GSK572: 24-week results in treatment-naive and raltegravir-experienced patients
1 December 2010. Related: Conference reports, Antiretrovirals, HIV 10 Glasgow 2010.
Simon Collins, HIV i-Base
Oral presentations in Glasgow presented 24-week data on the pipeline integrase compound S/GSK1349572 (GSK572) in naive and experienced patients. [1, 2]
In general, the promising early results were sustained: 16-week data were presented at the IAS conference in Vienna in July (see HTB August 2010).
The SPRING-1 dose-finding phase 2 study (approximately 50 people in each of 4 arms) in treatment naive patients reported over 90% patients achieving viral suppression <50 copies/mL by 24 weeks compared to 78% in the efavirenz control group. Although this presentation noted that 26% of participants had a baseline viral load >100,000 copies/mL viral load in the remaining 74% patients must have been significantly lower given that median baseline viral load for the whole study was only approximately 25-40,000 copies/mL (4.44.6 logs).
Three people had confirmed virological failure (2 rebounds at week 2 and 24 with 572, one failure to achieve >1 log decline at week 4 with efavirenz who later suppressed), with no resistance detected.
No new tolerability concerns were raised, with GSK572 continuing to show a lipid advantage (mean change from baseline in LDL cholesterol was +0.023 vs +0.468 mmol/L in the combined 572 vs efavirenz arms).
CD4 increases were significantly higher in the combined GSK572 arms (median change +172 vs + 110, p=0.008).
The VIKING study reported results from 17/27 raltegravir-experienced patients who continued treatment out to 24 weeks. Baseline median fold change in raltegravir susceptibility for the whole study was 161, range: 0.57- >166. The study design added GSK572 (50 mg once-daily) to the failing combination for 10 days before optimising the combination on day 11 based on phenotypic sensitivity.
Virological responses correlated with phenotypic susceptibility score (PSS): 2/12 (17%) subjects with PSS =0, 4/7 (57%) with PSS=1 and 8/8 (100%) with PSS =2 achieved <400 copies/mL at Week 24. This highlights the imperative to only use integrase inhibitors in combinations in which they are supported by preferably at least two other drugs to which the virus is sensitive.

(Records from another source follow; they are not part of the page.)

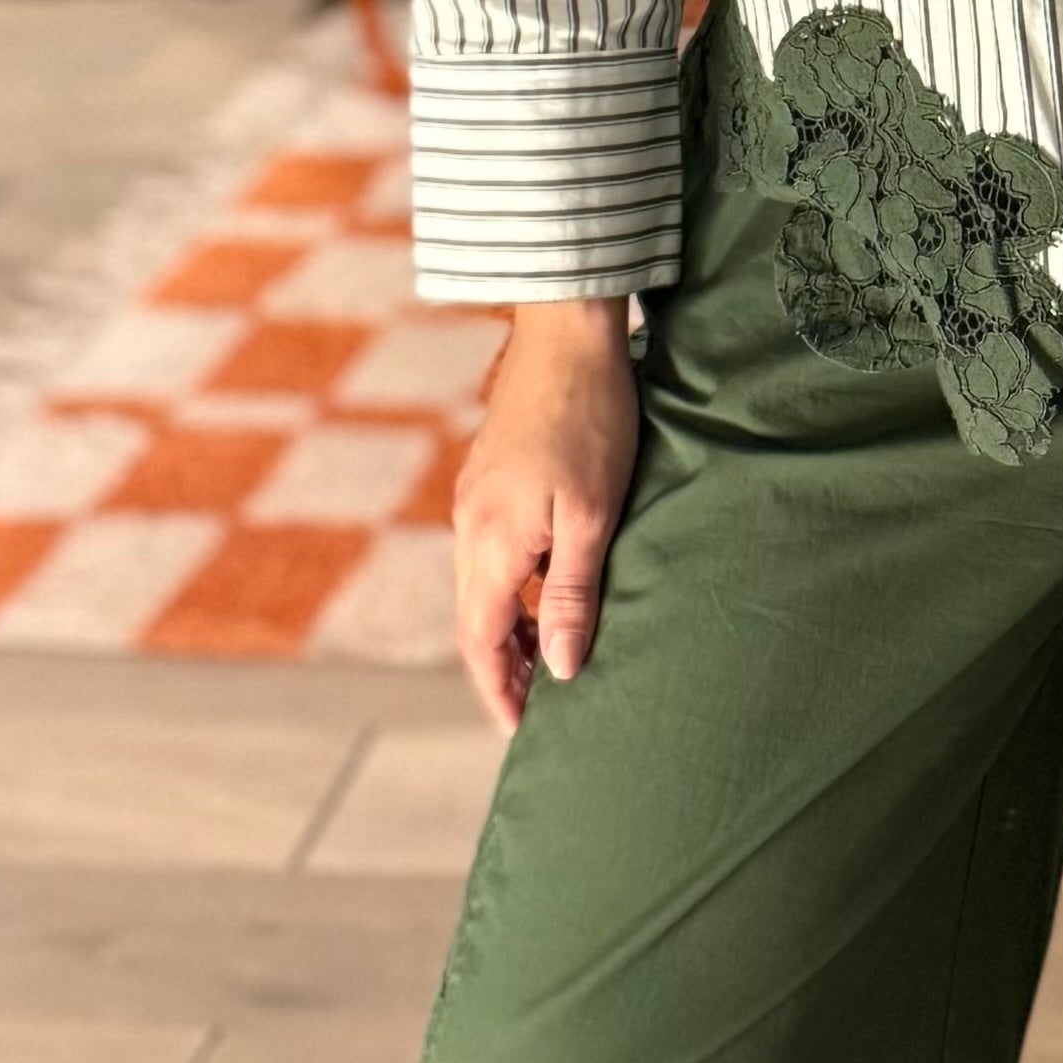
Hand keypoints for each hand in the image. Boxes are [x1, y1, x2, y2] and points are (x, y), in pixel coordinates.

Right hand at [451, 300, 637, 734]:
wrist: (569, 330)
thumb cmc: (593, 419)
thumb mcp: (593, 515)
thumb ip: (571, 594)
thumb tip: (557, 669)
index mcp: (489, 542)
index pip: (480, 642)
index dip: (499, 692)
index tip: (521, 732)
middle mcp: (469, 525)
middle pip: (475, 618)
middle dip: (504, 666)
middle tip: (545, 705)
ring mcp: (476, 497)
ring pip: (483, 584)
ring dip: (510, 625)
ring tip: (554, 654)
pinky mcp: (491, 475)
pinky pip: (492, 550)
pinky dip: (514, 585)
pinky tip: (550, 586)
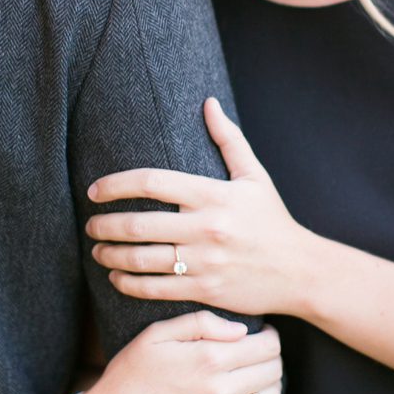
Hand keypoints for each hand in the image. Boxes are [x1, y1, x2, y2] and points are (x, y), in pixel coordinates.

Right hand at [66, 311, 282, 393]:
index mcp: (208, 359)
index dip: (270, 336)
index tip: (262, 334)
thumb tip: (240, 330)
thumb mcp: (155, 335)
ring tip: (256, 374)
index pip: (267, 346)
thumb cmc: (130, 374)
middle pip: (274, 369)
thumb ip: (200, 322)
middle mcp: (221, 390)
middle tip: (259, 352)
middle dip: (272, 356)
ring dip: (270, 382)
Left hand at [85, 97, 320, 317]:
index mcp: (213, 195)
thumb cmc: (273, 220)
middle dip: (104, 225)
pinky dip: (127, 283)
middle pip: (137, 224)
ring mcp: (205, 261)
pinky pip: (154, 289)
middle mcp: (206, 227)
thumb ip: (228, 140)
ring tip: (98, 249)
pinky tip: (116, 277)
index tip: (94, 191)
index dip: (114, 185)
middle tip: (90, 225)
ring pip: (141, 259)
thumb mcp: (254, 177)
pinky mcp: (206, 290)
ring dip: (110, 255)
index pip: (151, 182)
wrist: (303, 271)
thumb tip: (208, 102)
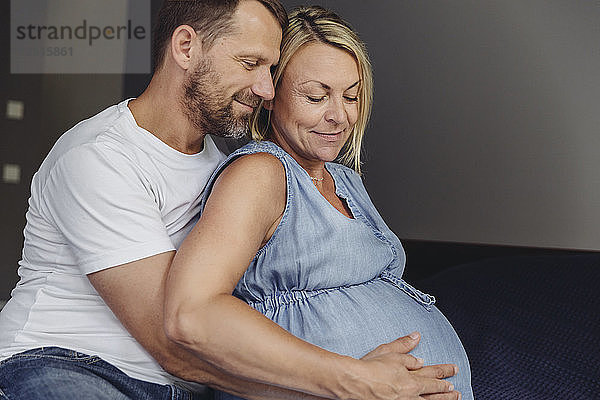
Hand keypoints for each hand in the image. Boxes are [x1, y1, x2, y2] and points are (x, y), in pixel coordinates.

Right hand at [341, 332, 459, 399]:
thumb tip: (416, 337)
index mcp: (411, 378)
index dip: (445, 371)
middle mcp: (412, 393)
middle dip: (447, 390)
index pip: (434, 373)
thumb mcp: (388, 352)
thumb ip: (404, 346)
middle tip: (456, 390)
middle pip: (435, 392)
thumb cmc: (369, 368)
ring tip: (452, 398)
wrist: (355, 384)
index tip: (453, 370)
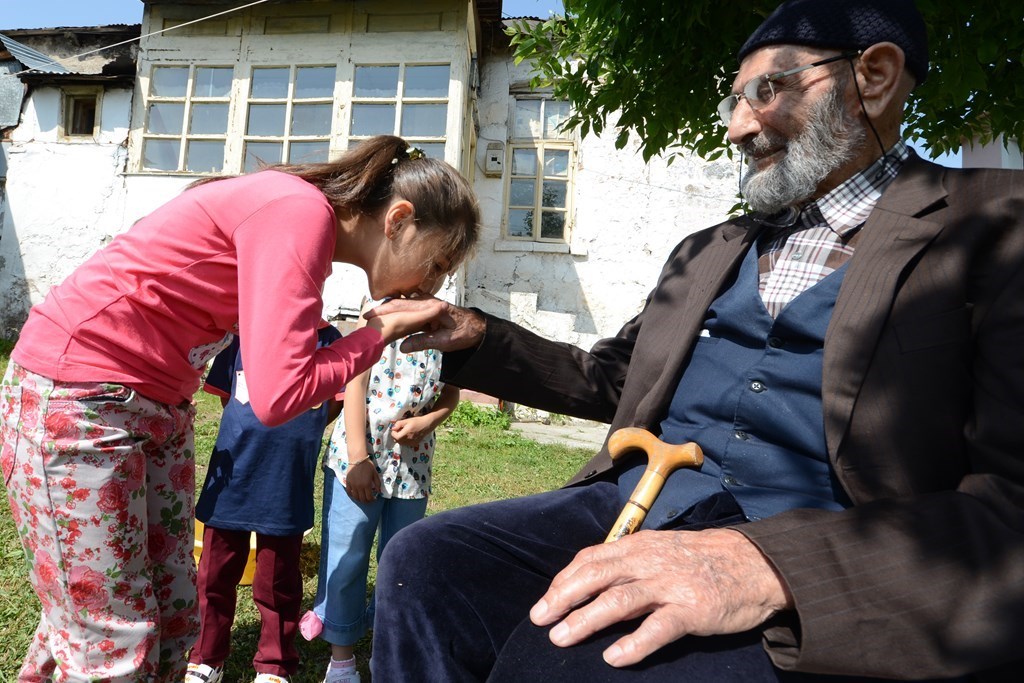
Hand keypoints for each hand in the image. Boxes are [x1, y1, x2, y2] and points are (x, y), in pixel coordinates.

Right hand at [344, 458, 381, 502]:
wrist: (358, 459)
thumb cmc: (368, 466)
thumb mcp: (375, 474)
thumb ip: (377, 484)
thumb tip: (379, 492)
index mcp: (367, 484)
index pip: (369, 497)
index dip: (372, 500)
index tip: (374, 499)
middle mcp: (359, 486)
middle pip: (362, 499)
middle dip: (366, 501)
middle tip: (368, 500)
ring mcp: (352, 485)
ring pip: (355, 497)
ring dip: (359, 499)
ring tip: (362, 498)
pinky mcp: (348, 482)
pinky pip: (349, 492)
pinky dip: (352, 495)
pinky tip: (355, 494)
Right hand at [363, 297, 484, 351]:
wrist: (477, 327)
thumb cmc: (464, 333)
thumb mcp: (445, 342)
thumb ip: (424, 342)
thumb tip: (403, 347)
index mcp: (429, 307)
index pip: (402, 308)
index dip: (385, 312)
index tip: (370, 317)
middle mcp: (426, 302)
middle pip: (399, 304)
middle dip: (381, 310)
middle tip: (365, 318)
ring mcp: (425, 304)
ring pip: (402, 305)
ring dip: (387, 311)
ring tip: (370, 318)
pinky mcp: (426, 310)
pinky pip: (408, 309)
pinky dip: (396, 312)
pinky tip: (386, 318)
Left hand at [391, 415, 430, 445]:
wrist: (426, 425)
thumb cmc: (416, 421)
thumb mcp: (407, 420)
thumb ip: (398, 424)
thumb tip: (392, 428)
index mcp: (406, 433)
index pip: (395, 437)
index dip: (394, 432)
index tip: (396, 428)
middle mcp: (408, 440)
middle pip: (397, 441)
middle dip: (396, 436)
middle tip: (400, 430)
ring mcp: (411, 443)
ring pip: (401, 443)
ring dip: (400, 438)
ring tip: (404, 432)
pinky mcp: (414, 444)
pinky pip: (406, 444)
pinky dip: (404, 441)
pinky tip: (408, 436)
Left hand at [529, 528, 791, 667]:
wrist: (756, 564)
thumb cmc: (705, 560)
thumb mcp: (663, 550)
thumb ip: (631, 562)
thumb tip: (592, 581)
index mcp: (641, 546)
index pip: (592, 558)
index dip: (565, 580)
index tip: (545, 601)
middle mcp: (651, 561)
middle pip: (597, 576)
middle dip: (564, 597)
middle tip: (540, 620)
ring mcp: (671, 585)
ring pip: (619, 600)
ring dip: (586, 619)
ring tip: (562, 637)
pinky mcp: (692, 609)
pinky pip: (658, 628)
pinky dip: (634, 643)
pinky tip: (613, 658)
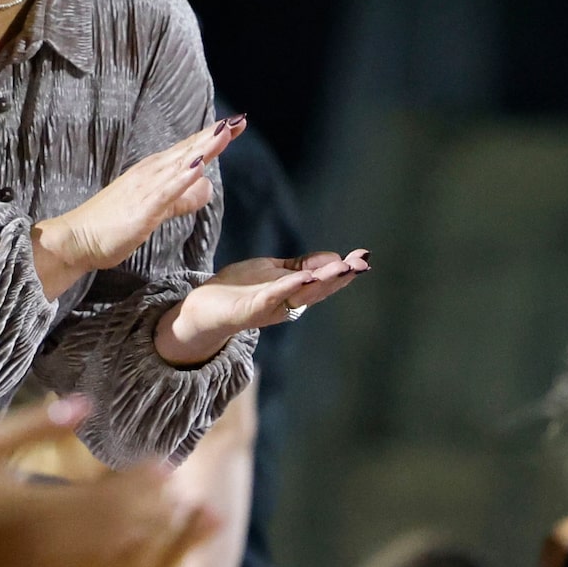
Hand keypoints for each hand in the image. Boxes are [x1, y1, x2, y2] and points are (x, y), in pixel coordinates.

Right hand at [0, 399, 222, 566]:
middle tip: (190, 493)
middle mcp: (25, 552)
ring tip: (192, 524)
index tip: (168, 467)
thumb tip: (82, 404)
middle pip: (109, 546)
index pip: (90, 508)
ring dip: (154, 553)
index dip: (135, 491)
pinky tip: (151, 556)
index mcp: (11, 513)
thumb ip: (24, 428)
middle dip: (156, 522)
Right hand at [32, 119, 243, 297]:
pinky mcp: (143, 207)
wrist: (76, 238)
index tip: (235, 124)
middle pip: (189, 150)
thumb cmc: (110, 225)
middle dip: (215, 135)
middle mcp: (150, 174)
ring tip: (225, 132)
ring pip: (181, 164)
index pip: (188, 151)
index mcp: (152, 173)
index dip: (212, 138)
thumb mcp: (155, 210)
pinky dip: (184, 177)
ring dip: (203, 147)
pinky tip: (199, 166)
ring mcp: (146, 188)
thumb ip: (181, 198)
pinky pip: (167, 190)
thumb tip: (206, 187)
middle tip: (240, 119)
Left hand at [154, 250, 370, 365]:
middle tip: (362, 263)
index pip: (324, 281)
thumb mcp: (273, 272)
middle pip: (319, 290)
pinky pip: (274, 298)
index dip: (344, 271)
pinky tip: (305, 277)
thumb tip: (333, 258)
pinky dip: (290, 288)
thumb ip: (300, 266)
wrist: (202, 307)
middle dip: (341, 276)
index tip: (364, 257)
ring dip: (323, 282)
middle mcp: (287, 304)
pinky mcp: (251, 309)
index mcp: (294, 294)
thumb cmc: (239, 288)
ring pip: (301, 295)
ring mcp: (270, 308)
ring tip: (342, 268)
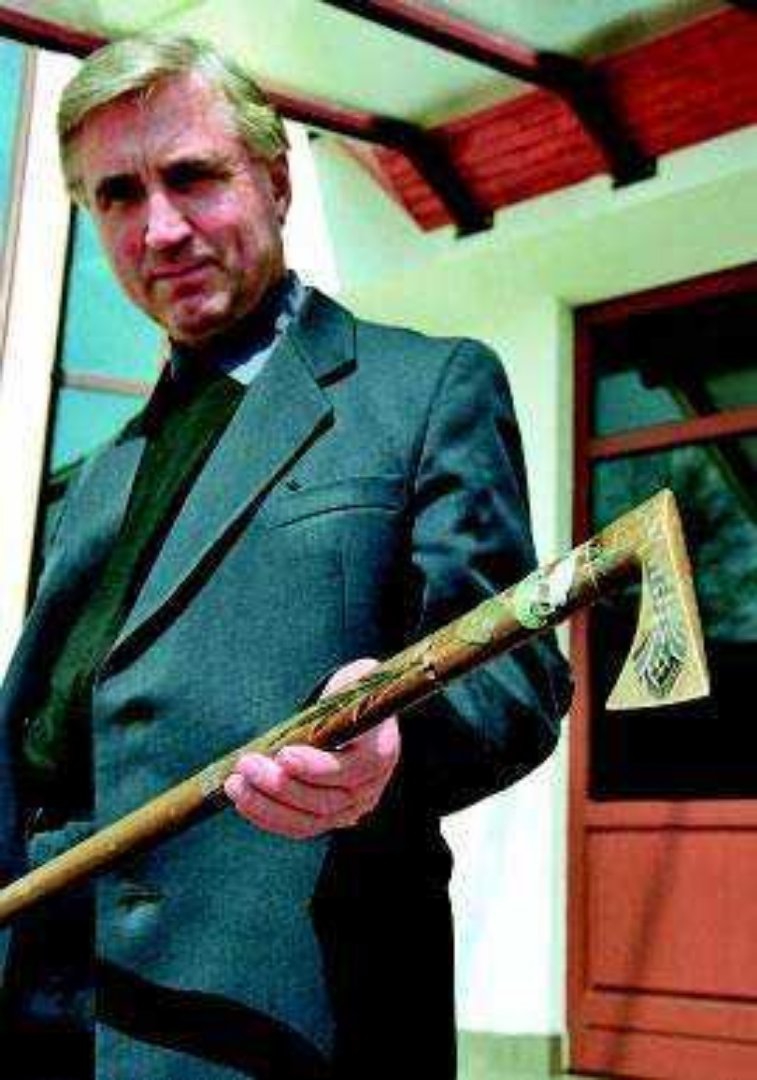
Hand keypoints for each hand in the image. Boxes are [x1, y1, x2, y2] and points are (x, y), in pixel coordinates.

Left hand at [223, 658, 400, 838]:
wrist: (362, 722)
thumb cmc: (351, 698)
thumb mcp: (354, 683)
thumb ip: (345, 685)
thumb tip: (328, 692)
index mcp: (380, 753)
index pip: (347, 770)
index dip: (314, 767)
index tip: (284, 754)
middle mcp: (368, 789)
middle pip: (324, 801)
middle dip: (279, 785)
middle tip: (247, 764)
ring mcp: (350, 809)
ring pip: (308, 820)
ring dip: (266, 804)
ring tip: (235, 783)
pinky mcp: (329, 819)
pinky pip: (298, 827)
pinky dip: (267, 816)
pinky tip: (243, 799)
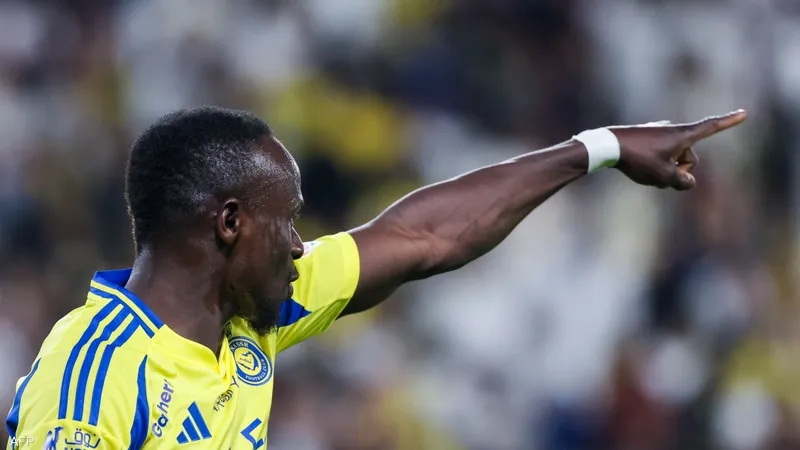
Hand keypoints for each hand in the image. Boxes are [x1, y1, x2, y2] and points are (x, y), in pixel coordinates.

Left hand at [610, 110, 746, 189]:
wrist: (607, 145)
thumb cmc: (637, 159)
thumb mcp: (663, 176)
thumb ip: (682, 182)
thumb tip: (688, 182)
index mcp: (682, 135)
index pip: (711, 128)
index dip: (729, 122)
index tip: (744, 112)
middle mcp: (673, 130)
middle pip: (689, 159)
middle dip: (679, 172)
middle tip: (660, 175)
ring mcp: (659, 133)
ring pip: (672, 160)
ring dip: (664, 171)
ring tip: (645, 170)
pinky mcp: (647, 138)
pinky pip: (659, 158)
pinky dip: (654, 166)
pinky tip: (637, 167)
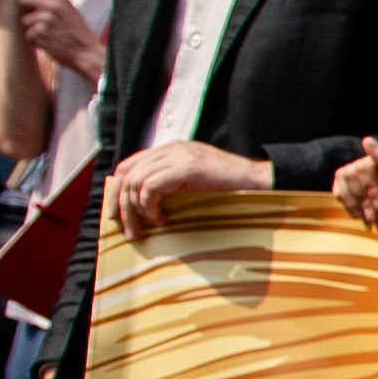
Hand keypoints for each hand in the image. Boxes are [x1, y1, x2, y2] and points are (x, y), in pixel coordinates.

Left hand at [12, 0, 101, 82]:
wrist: (88, 54)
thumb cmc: (79, 34)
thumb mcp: (70, 11)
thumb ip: (55, 2)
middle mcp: (52, 6)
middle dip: (25, 8)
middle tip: (35, 18)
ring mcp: (46, 19)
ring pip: (25, 20)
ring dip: (33, 29)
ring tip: (49, 35)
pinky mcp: (41, 33)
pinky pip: (28, 36)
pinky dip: (36, 41)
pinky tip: (49, 43)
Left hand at [107, 140, 272, 235]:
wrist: (261, 181)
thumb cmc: (232, 188)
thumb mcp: (196, 182)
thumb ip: (172, 182)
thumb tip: (145, 203)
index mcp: (171, 150)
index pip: (128, 165)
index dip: (117, 190)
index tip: (116, 215)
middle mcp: (171, 148)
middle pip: (127, 173)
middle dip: (121, 204)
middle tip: (128, 229)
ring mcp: (179, 156)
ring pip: (136, 182)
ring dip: (136, 210)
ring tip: (148, 227)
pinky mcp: (187, 168)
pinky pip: (151, 187)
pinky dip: (150, 206)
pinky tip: (162, 219)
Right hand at [330, 138, 377, 227]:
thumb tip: (366, 140)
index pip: (368, 166)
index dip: (372, 189)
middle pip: (354, 171)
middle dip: (364, 199)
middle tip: (375, 217)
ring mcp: (365, 169)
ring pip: (343, 177)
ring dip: (355, 202)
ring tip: (370, 219)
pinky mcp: (355, 184)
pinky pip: (339, 188)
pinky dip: (348, 204)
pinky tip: (360, 216)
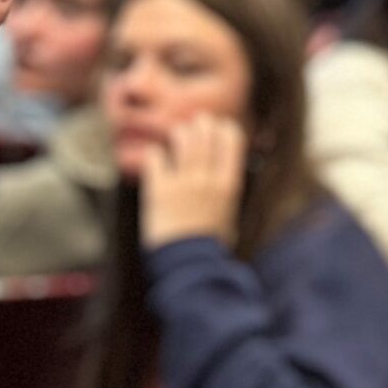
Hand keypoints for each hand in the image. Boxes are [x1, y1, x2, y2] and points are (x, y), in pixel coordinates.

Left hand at [140, 113, 246, 249]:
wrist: (189, 264)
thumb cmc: (210, 244)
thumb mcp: (230, 215)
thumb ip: (227, 191)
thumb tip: (226, 175)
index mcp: (229, 184)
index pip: (232, 139)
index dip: (224, 129)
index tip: (220, 128)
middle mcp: (208, 178)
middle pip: (206, 133)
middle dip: (201, 124)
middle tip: (196, 124)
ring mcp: (183, 182)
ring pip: (182, 139)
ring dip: (179, 133)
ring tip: (177, 136)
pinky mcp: (159, 189)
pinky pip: (155, 157)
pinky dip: (155, 154)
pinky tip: (156, 158)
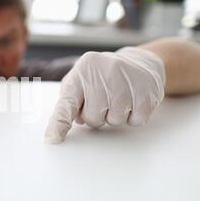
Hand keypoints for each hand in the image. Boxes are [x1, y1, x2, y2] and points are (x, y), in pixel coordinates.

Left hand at [45, 47, 165, 142]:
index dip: (59, 123)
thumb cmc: (103, 76)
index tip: (52, 138)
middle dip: (98, 115)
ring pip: (114, 121)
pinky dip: (134, 117)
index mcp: (82, 72)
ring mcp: (126, 82)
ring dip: (116, 116)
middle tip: (105, 99)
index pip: (67, 103)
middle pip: (93, 118)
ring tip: (120, 97)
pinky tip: (133, 100)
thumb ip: (70, 102)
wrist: (140, 62)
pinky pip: (135, 121)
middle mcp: (102, 74)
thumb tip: (73, 121)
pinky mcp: (147, 92)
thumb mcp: (81, 81)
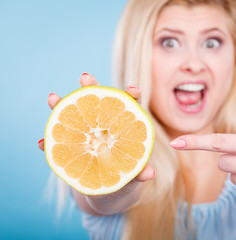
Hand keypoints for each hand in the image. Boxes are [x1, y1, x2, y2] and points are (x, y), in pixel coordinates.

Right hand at [37, 73, 154, 200]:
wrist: (108, 187)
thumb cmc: (125, 174)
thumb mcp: (134, 174)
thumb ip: (140, 172)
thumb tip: (150, 173)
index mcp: (123, 125)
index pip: (130, 105)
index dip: (131, 95)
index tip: (132, 89)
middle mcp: (103, 124)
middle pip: (99, 101)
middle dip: (92, 87)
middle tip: (85, 77)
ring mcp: (85, 133)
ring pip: (74, 114)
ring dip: (61, 105)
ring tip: (52, 98)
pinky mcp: (71, 147)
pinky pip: (58, 141)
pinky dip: (49, 143)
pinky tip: (42, 144)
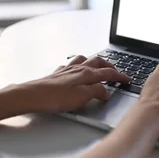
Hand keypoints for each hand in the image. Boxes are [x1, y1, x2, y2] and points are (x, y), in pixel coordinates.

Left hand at [0, 55, 130, 114]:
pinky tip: (77, 70)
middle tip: (116, 72)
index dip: (120, 76)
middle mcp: (77, 68)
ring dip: (95, 62)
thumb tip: (106, 91)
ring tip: (99, 67)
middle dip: (109, 66)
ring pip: (85, 60)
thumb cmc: (54, 97)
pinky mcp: (57, 74)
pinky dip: (79, 65)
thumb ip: (96, 92)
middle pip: (98, 62)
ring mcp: (67, 70)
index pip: (108, 73)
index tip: (127, 80)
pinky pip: (72, 64)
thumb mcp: (81, 98)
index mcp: (86, 73)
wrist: (31, 95)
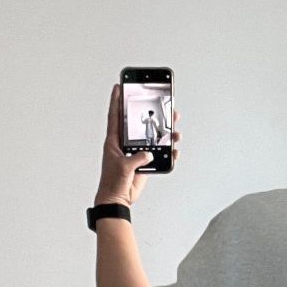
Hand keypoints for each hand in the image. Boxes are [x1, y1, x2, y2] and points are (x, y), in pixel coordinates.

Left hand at [94, 84, 182, 206]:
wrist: (118, 199)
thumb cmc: (112, 182)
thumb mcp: (123, 167)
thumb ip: (137, 158)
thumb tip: (149, 153)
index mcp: (114, 141)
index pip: (115, 116)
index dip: (116, 101)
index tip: (119, 86)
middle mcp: (125, 144)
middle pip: (139, 124)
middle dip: (150, 114)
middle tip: (161, 105)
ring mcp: (135, 153)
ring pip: (152, 138)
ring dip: (164, 133)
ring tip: (174, 128)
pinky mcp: (144, 163)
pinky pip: (158, 155)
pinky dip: (167, 152)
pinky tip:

Importantly, a second cohort following the VIKING protocol is investigating using GSK572 50 mg twice-daily to attempt to overcome the phenotypic resistance at the 50mg dose, supported by PK/PD modeling. [4]
References:
Unless stated otherwise, references are to the Programme and Abstracts of the 10th International Congress on Drug Therapy in HIV Infection, 711 November2010, Glasgow, published in Journal of the International AIDS Society 2010, 13(Suppl 4).
- Rockstroh J et al. Once-daily S/GSK1349572 combination therapy in antiretroviral-naive adults: rapid and potent 24-week antiviral responses in SPRING-1 (ING112276). 10th International Congress on Drug Therapy in HIV Infection, 711 November 2010, Glasgow. Oral abstract O50. Published in Journal of the International AIDS Society 2010, 13(Suppl 4):O50doi:10.1186/1758-2652-13-S4-O50. http://www.jiasociety.org/content/13/S4/O50
- Eron J et al. Activity of the integrase inhibitor S/GSK1349572 in subjects with HIV exhibiting raltegravir resistance: week 24 results of the VIKING study (ING112961). 10th International Congress on Drug Therapy in HIV Infection, 711 November 2010, Glasgow. Oral abstract O51. Published in Journal of the International AIDS Society 2010, 13(Suppl 4):O50doi:10.1186/1758-2652-13-S4-O51. http://www.jiasociety.org/content/13/S4/O51
- GSK572: second-generation integrase inhibitor, 18th World AIDS Conference, Vienna, 2010. HTB August 2010. https://i-base.info/htb/13812
- Lovern M et al. PK/PD modeling supports the dose-escalation decision in VIKING. 10th International Congress on Drug Therapy in HIV Infection, 711 November 2010, Glasgow. Oral abstract P182. Published in Journal of the International AIDS Society 2010, 13(Suppl 4):O50doi:10.1186/1758-2652-13-S4-P182.